Guide to Practical Completion: The Lead-Up To Your Newly Finished Home

What is practical completion in residential construction?

Practical completion in residential construction refers to the stage when the construction work is deemed to be substantially finished, allowing the property to be used as intended. It signifies that the building is complete, with only minor defects or outstanding works remaining.

However, it’s important to note that some contracts may require full payment, including payment of the final invoice, to be made two weeks prior to the handover, even if the client has moving trucks booked and plans made to move in.


What is considered to be a defect?

A defect refers to issues that deviate from the specified standards or requirements and affect the functionality, safety, or appearance of the building.

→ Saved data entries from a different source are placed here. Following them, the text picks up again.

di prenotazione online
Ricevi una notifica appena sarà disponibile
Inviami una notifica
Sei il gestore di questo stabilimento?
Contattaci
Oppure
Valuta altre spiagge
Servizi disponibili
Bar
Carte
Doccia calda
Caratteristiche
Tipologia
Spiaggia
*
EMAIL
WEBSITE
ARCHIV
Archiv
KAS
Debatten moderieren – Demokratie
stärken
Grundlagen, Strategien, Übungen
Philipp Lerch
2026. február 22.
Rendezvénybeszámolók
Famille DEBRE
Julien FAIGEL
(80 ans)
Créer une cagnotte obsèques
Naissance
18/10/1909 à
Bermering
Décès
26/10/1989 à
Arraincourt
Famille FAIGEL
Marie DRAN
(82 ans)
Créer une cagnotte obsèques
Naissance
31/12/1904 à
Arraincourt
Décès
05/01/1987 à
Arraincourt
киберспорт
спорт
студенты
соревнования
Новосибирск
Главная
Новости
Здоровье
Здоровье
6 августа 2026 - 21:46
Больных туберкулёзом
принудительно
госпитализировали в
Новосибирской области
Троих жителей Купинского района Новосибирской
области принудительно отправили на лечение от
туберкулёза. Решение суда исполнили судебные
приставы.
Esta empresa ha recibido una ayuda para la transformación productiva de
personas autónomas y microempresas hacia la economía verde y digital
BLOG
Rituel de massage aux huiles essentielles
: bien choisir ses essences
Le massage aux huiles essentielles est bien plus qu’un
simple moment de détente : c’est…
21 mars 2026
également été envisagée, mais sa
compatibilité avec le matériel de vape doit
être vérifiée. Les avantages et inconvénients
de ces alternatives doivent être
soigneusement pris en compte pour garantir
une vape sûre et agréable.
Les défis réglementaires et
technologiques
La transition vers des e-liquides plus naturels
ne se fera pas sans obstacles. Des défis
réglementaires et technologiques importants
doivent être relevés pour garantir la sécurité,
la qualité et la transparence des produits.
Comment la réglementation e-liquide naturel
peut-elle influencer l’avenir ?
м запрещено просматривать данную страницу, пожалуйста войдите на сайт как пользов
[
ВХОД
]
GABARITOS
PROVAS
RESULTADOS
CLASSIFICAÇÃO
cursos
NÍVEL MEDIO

This includes problems like structural issues, faulty plumbing or electrical work, inadequate insulation, or incorrect installation of fixtures.

Defects can also include missing or incorrect items. For example, if a specified oven is missing or a different brand is installed, it would be considered a defect. The same applies if bathroom fixtures like tapware or showerheads are missing or not as agreed upon in the specifications.

It’s important for homeowners to review their construction plans and contracts carefully to ensure all agreed-upon items are included and properly installed. If there are defects, homeowners should raise the issue with the builder or contractor to have them rectified.

Regarding payment, the client needs to pay the final invoice and any outstanding variations before the actual handover. It’s crucial for clients to be aware of such payment terms and ensure they are prepared to make the necessary payment within the specified timeframe, as outlined in their contract. Handover won’t take place unless full payment is made even if moving arrangements have been booked.